My unique envy points me towards my unique vows. I vow to keep working on my writing craft. I vow to pass on my wisdom (which flows through me from others) with generosity. I vow to be honest about my quirks and flaws. This is my sacred work.
My envy has offered me one last gift this morning. I took one last look at this writer’s post and the first comment was from one of her readers, sharing a poem by Martha Postlethwaite which I’ve copied below. I didn’t know it before, and I love it. It speaks to me with such a clarion voice.

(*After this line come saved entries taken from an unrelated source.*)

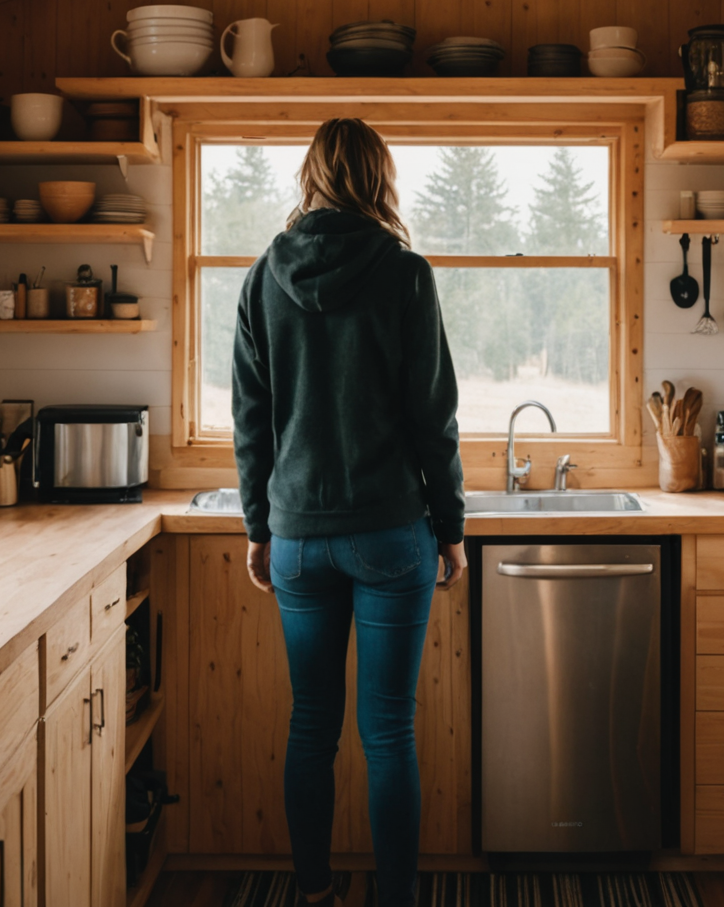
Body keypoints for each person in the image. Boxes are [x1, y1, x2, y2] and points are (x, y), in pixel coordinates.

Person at [232, 118, 467, 907]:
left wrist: (258, 527)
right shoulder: (404, 274)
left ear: (311, 177)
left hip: (298, 535)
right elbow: (433, 416)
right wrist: (453, 528)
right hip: (391, 534)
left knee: (311, 726)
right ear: (378, 179)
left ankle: (314, 891)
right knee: (388, 731)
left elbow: (251, 416)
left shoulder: (264, 275)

I have a part that believes that it is my duty to save the whole world. This weighs on me sometimes, especially when the ‘save the world’ part joins forces with the ‘envy’ part. I should be getting up at 5am to write, like that successful writer! I should be going to prison for my eco-activism like that colleague activist! I should be growing the temple community into a vast size like that popular Buddhist teacher!
No.
All I can do is my portion of work - and that is only 1/7.8 billionth of the work that needs to be done. All I can write is my Substack. All I can offer is what I have in my own heart, with its battle scars and its tenacity and its great tenderness.
All I can be is me.
Go gently,
Satya <3
Clearing
Do not try to save
the whole world
or do anything grandiose.
Instead, create
a clearing
in the dense forest
of your life
and wait there
patiently,
until the song
that is your life
falls into your own cupped hands
and you recognize and greet it.
Only then will you know
how to give yourself to this world
so worthy of rescue.
Martha Postlethwaite
I speak about the different voices inside me and the different parts I have because I use Internal Family Systems to navigate my internal and external landscapes - if you haven’t read my introduction (with puppies) yet, here it is.
As always, so grateful for your honesty and your modeling a healthy way to deal with emotions like envy. You’re doing great work, Satya! Also love the poem.
I read a long time ago that paying attention to what or who you're jealous of can help clarify what your goals are, your "true north." (I think it was in The Artist's Way but could have been elsewhere.) I've always found that helpful. I like your way of talking with yourself! When I'm really stuck on writing or a personal problem, I interview myself in a notebook. It can be disconcerting but revealing.
I honestly think that a lot of envy when it comes to something like writing success is the scarcity that a capitalist system forces us all into. There are plenty of readers for all the words anyone wants to share, but only so many grants, bylines, book contracts, whatever. It creates hierarchy, too, telling us that anyone who achieves those things must be better than everyone else. But why do those things exist at all?! Truthfully what I want is for nobody to need them, to not ever feel a compulsion to strive for them. Most of us are always trying to create better art simply because we must, because we love it.